8. For a particular input $x_i$, each of the $T$ machines makes a prediction $h_t, t=1,...,T$. $h_f$ is cumulative prediction using the $T$ predictors:
$$h_f = inf\bigg\{y \in Y: \sum_{t:h_t\leq y}log(\frac{1}{\beta_t})\geq\frac{1}{2}\sum_{t}log(\frac{1}{\beta_t})\bigg\}$$
This equation is essentially relabel $y_i$ such that $y_i^{(1)}<y_i^{(2)}<,...,y_i^{(T)}$. Then sum the $log(1/\beta_t)$ until we reach the smallest t that is equal or grater than $\frac{1}{2}\sum_{t}log(\frac{1}{\beta_t})$. This is the weighted median.
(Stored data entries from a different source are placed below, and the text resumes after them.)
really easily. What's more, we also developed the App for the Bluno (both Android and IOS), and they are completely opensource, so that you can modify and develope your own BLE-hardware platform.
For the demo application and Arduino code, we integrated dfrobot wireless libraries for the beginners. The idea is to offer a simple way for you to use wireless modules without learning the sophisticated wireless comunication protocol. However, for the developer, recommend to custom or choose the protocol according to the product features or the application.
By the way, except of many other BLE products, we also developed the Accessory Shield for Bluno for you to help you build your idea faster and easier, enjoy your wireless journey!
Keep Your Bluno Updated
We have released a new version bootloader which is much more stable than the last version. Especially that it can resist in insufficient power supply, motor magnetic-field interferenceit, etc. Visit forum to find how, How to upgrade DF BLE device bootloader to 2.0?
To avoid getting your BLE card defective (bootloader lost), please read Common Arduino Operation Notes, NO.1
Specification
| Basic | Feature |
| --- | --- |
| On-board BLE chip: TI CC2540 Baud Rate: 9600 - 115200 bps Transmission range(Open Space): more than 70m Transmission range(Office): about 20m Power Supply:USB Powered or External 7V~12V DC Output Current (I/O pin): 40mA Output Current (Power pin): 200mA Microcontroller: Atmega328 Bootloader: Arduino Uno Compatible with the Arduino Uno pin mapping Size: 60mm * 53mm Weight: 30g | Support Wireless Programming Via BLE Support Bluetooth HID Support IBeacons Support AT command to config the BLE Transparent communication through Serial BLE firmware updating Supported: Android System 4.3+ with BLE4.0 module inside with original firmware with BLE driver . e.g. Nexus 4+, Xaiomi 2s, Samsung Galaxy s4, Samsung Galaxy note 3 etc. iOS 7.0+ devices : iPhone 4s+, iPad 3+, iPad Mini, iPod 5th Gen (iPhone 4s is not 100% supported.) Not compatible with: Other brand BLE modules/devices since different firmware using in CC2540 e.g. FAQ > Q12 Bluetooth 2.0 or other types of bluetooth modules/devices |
If the $\beta_t$ were all equal, this would be the median.


In [322]:
from sklearn.ensemble import AdaBoostRegressor

In [322]:
abr = AdaBoostRegressor(DecisionTreeRegressor(max_depth=20), 
                        n_estimators=100,
                        loss='exponential')
abr.fit(X_train, np.ravel(y_train))
y_pred = abr.predict(X_test)
print(abr.score(X_test, y_test), np.sqrt(mean_squared_error(y_test, y_pred)))

In [322]:
param_grid = {'n_estimators': [100, 250, 500]}
abr = AdaBoostRegressor(DecisionTreeRegressor(max_depth=10))
gs_cv = GridSearchCV(abr, param_grid, cv = 5)
gs_cv.fit(X_train, np.ravel(y_train))
print(gs_cv.best_params_, gs_cv.best_score_)

### Gradient Boost

In [None]:
from sklearn.ensemble import GradientBoostingRegressor

In [None]:
gbr = GradientBoostingRegressor(learning_rate = 0.01,
                                n_estimators = 1000,
                                max_depth = 10)
gbr.fit(X_train, np.ravel(y_train))
y_pred = gbr.predict(X_test)
print(gbr.score(X_test, y_test), np.sqrt(mean_squared_error(y_test, y_pred)))

In [None]:
param_grid = {'n_estimators': [100, 150],
              'learning_rate': np.linspace(0.1, 0.2, 10)}
gbr = GradientBoostingRegressor(max_depth=8, max_features='sqrt')
gs_cv = GridSearchCV(estimator=gbr, param_grid=param_grid, cv=5)
gs_cv.fit(X_train, np.ravel(y_train))
print(gs_cv.best_params_, gs_cv.best_score_)

## Performance on Kaggle

In [None]:
X_test_kaggle, y_test_kaggle = house_price_data_cleaning(df_test, drop_cols)
lr_kaggle = LinearRegression()
lr_kaggle.fit(X, y)
y_pred_kaggle = lr_kaggle.predict(X_test_kaggle)
y_pred_kaggle

## References
- H. Drucker, “Improving Regressors using Boosting Techniques”, 1997.
- T. Hastie, R. Tibshirani and J. Friedman. Elements of Statistical Learning Ed. 2, Springer, 2009.